Dale R. Shepard, MD, PhD, FACP: I don’t take anything crazy out. When you start doing things like taking out mediastinal nodes, and all of these things, you just worry that you’re getting to a point like a Whac-a-Mole game. You take one thing then you take something else. And, well, if you took those out, “Why not this?”

Cathy Eng, MD, FACP: Yes. I’m not a big fan.

Dale R. Shepard, MD, PhD, FACP: It’s bad for the patients because they tend to think it’s a curative rather than a debulking procedure.

John L. Marshall, MD: But we all have these long-surviving patients. Once a year or so, they develop a new crop of tumor (whether it’s liver metastases or lung metastases), and we feel that’s more rational.

Cathy Eng, MD, FACP: But that’s good biology. That’s a different story.

John L. Marshall, MD: Well, that’s the kind of patient I’m thinking about.

Cathy Eng, MD, FACP: That might be more appropriate. But the way that he’s describing it, I think is what we see quite a bit. There’s a little bit of cherry picking.

John L. Marshall, MD: Yes. The last extension of this, for me, is HIPEC (hyperthermic intraperitoneal chemotherapy) peritoneal surgery. I live in a city where we do lots of it. What is sane and rational in a colorectal patient? Appendix, we’re all cool with this, right? So, is there a patient in whom you might do this?

Johanna C. Bendell, MD: A low-grade, mucinous appendix–type of patient. Somebody who has had isolated peritoneal disease for a year. Somebody who has really proven that there’s no other metastases and it’s something slow growing.
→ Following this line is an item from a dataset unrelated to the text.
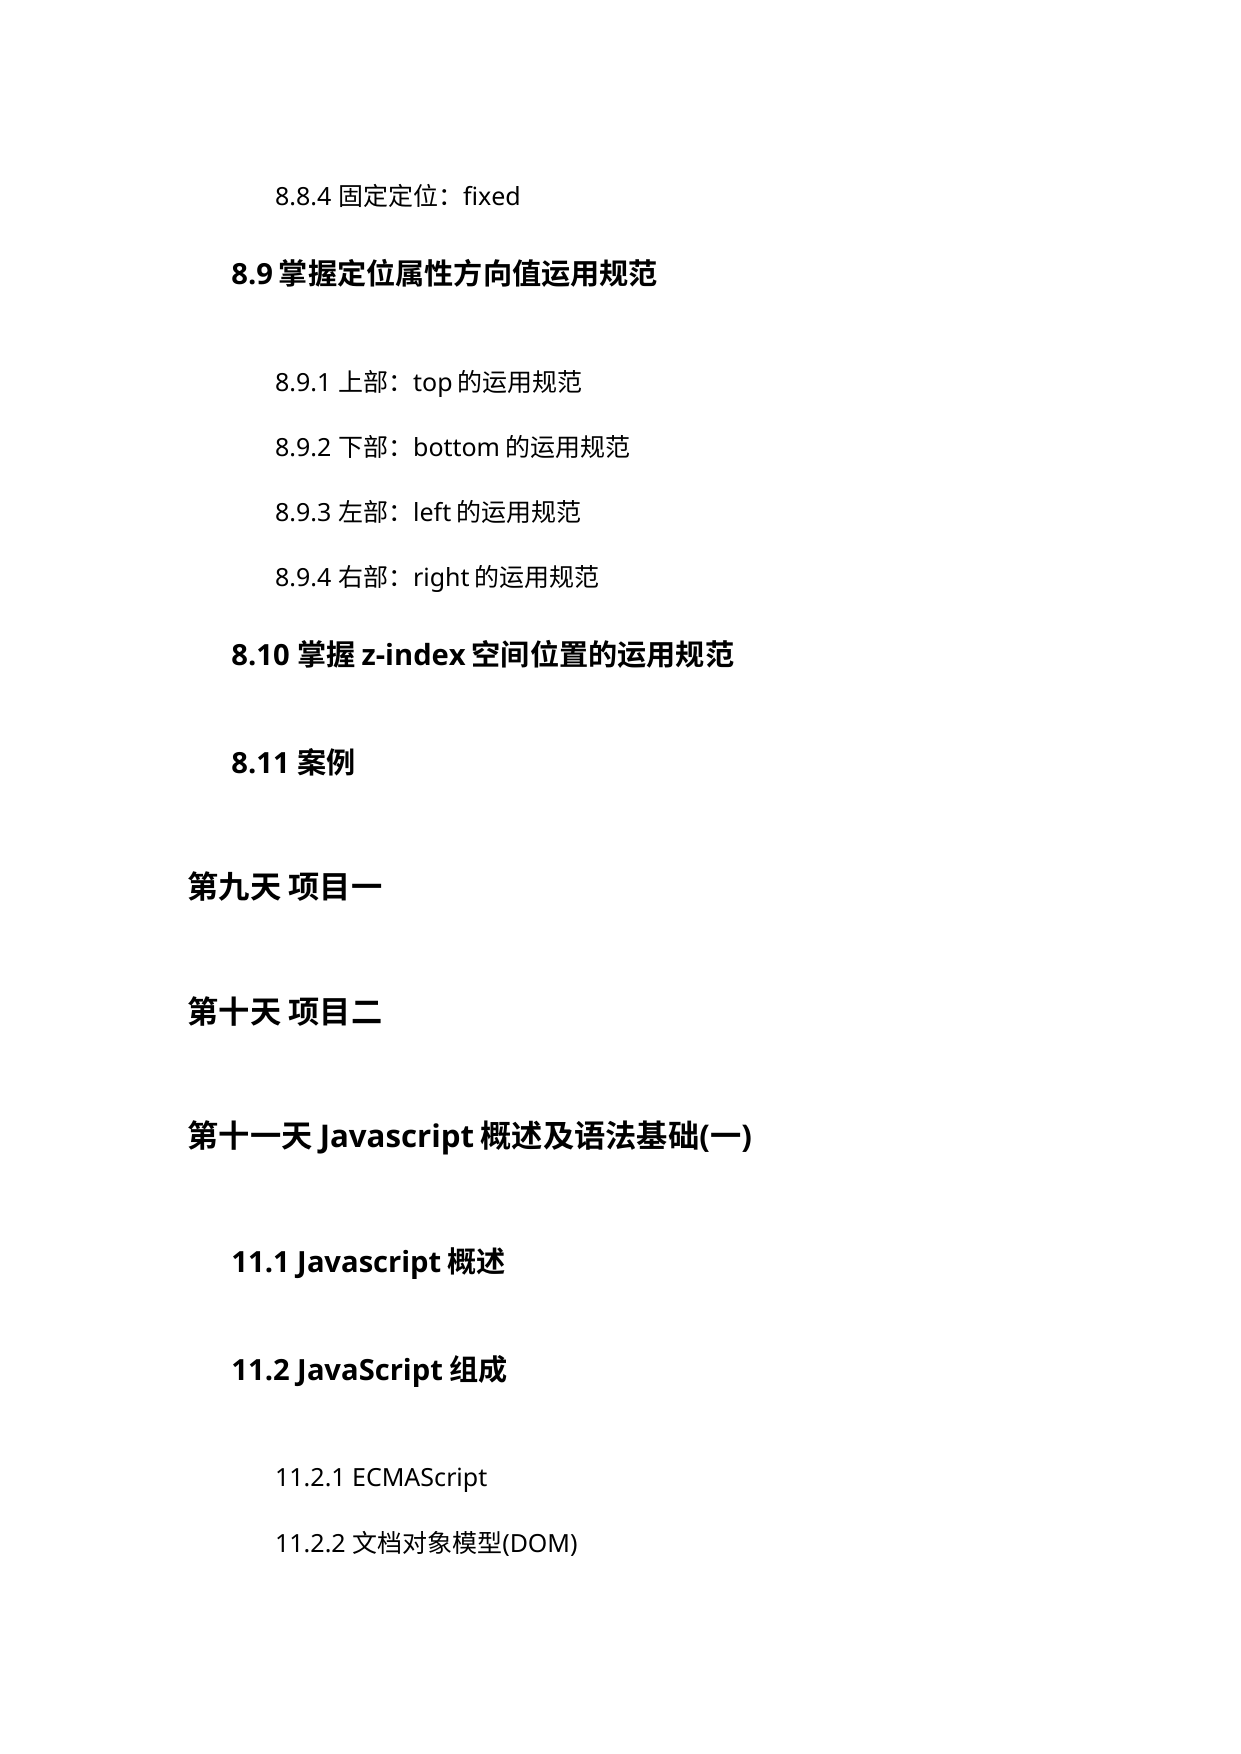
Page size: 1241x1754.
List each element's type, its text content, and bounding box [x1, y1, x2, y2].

John L. Marshall, MD: Peritoneal disease about to obstruct?

Michael A. Morse, MD: That sounds like very bad biology, to be attempting that.

John L. Marshall, MD: OK. We ask the surgeons to come see them, right?
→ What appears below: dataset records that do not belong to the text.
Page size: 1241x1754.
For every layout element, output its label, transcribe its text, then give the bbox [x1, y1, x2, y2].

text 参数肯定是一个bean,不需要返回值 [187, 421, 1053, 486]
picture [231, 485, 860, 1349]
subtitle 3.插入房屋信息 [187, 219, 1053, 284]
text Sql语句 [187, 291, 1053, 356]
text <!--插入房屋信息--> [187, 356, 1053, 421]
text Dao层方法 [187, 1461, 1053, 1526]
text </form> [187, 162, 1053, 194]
Michael A. Morse, MD: And they usually politely leave.

John L. Marshall, MD: They decline?

Michael A. Morse, MD: Yes.

John L. Marshall, MD: I think there’s pressure here, because there are more and more of these surgeons that are trained in this. Hospitals and hospital systems are investing in these teams.

Michael A. Morse, MD: But there are tumors that seem to behave peritoneally—the ones that metastasize to the ovaries, for example. I think you can make a case. But too often, somebody will also have a small liver lesion. Then, I think trying to address both of them doesn’t make sense.

John L. Marshall, MD: It was fascinating. At ASCO’s 2018 Gastrointestinal Cancers Symposium, a presentation in gastric cancer revealed that HIPEC showed that the chemotherapy part of that was important. I’ve actually doubted that for many years. It was just the surgery. But this suggested that chemotherapy is important. So, we’ll see how that goes from there.